--- GIVEN TEXT Enclosed Below ---
In biochemistry and pharmacology, a ligand is a substance that forms a complex with a biomolecule to serve a biological purpose. The etymology stems from Latin ligare, which means 'to bind'. In protein-ligand binding, the ligand is usually a molecule which produces a signal by binding to a site on a target protein. The binding typically results in a change of conformational isomerism (conformation) of the target protein. In DNA-ligand binding studies, the ligand can be a small molecule, ion, or protein which binds to the DNA double helix. The relationship between ligand and binding partner is a function of charge, hydrophobicity, and molecular structure.

Binding occurs by intermolecular forces, such as ionic bonds, hydrogen bonds and Van der Waals forces. The association or docking is actually reversible through dissociation. Measurably irreversible covalent bonding between a ligand and target molecule is atypical in biological systems. In contrast to the definition of ligand in metalorganic and inorganic chemistry, in biochemistry it is ambiguous whether the ligand generally binds at a metal site, as is the case in hemoglobin. In general, the interpretation of ligand is contextual with regard to what sort of binding has been observed.

Ligand binding to a receptor protein alters the conformation by affecting the three-dimensional shape orientation. The conformation of a receptor protein composes the functional state. Ligands include substrates, inhibitors, activators, signaling lipids, and neurotransmitters. The rate of binding is called affinity, and this measurement typifies a tendency or strength of the effect. Binding affinity is actualized not only by host–guest interactions, but also by solvent effects that can play a dominant, steric role which drives non-covalent binding in solution. The solvent provides a chemical environment for the ligand and receptor to adapt, and thus accept or reject each other as partners.
--- End of Enclosed GIVEN TEXT ---
--- INFORMATION PROVIDED Enclosed Below ---
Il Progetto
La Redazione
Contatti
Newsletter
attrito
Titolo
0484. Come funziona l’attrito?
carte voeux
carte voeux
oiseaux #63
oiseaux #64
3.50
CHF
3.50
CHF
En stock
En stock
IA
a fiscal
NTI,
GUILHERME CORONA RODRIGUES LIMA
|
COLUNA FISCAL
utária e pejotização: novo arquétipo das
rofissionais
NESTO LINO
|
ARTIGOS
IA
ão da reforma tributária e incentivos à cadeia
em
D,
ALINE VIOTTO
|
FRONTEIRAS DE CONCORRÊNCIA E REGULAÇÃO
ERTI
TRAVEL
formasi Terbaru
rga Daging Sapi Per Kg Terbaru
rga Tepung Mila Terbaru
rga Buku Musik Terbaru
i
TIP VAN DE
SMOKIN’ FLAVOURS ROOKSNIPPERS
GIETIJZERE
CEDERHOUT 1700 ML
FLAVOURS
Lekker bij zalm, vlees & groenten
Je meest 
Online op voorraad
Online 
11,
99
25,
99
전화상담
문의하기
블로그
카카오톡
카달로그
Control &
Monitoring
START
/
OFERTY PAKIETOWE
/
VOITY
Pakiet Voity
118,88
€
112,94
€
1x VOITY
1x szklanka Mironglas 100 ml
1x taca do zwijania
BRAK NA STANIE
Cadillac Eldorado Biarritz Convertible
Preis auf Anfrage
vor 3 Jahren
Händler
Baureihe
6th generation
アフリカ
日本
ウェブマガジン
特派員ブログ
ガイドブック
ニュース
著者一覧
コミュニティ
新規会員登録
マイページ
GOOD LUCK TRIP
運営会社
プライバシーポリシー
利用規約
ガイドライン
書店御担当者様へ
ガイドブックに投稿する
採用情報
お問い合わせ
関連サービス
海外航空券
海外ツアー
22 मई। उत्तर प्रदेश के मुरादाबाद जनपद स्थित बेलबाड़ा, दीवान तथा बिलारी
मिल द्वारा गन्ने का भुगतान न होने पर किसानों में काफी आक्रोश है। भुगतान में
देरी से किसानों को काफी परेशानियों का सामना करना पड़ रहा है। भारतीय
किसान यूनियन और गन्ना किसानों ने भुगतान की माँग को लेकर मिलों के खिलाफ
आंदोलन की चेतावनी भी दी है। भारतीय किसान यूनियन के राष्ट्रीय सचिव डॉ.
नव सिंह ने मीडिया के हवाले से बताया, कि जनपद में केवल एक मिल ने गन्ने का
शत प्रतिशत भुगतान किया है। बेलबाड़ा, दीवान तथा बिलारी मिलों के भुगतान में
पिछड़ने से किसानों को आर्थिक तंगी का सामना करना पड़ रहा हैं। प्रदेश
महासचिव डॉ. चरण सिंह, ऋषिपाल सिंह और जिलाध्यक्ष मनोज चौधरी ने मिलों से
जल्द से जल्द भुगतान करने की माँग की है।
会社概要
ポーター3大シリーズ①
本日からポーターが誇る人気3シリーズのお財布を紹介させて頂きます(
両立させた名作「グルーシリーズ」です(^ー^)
--- End of Enclosed INFORMATION PROVIDED ---
* [LIST OF TASKS]
a: Repeat word for word the part of the ligand passage that begins at the words "Ligand binding to" and stops after the words "other as partners.".
b: According to the ligand passage, which Latin word does the term "ligand" come from, and what does that word mean?
The entries have nothing to do with this.

* [RESPONSES FOR EACH TASK]
a:
Ligand binding to a receptor protein alters the conformation by affecting the three-dimensional shape orientation. The conformation of a receptor protein composes the functional state. Ligands include substrates, inhibitors, activators, signaling lipids, and neurotransmitters. The rate of binding is called affinity, and this measurement typifies a tendency or strength of the effect. Binding affinity is actualized not only by host–guest interactions, but also by solvent effects that can play a dominant, steric role which drives non-covalent binding in solution. The solvent provides a chemical environment for the ligand and receptor to adapt, and thus accept or reject each other as partners.

b: It comes from the Latin "ligare," which means "to bind."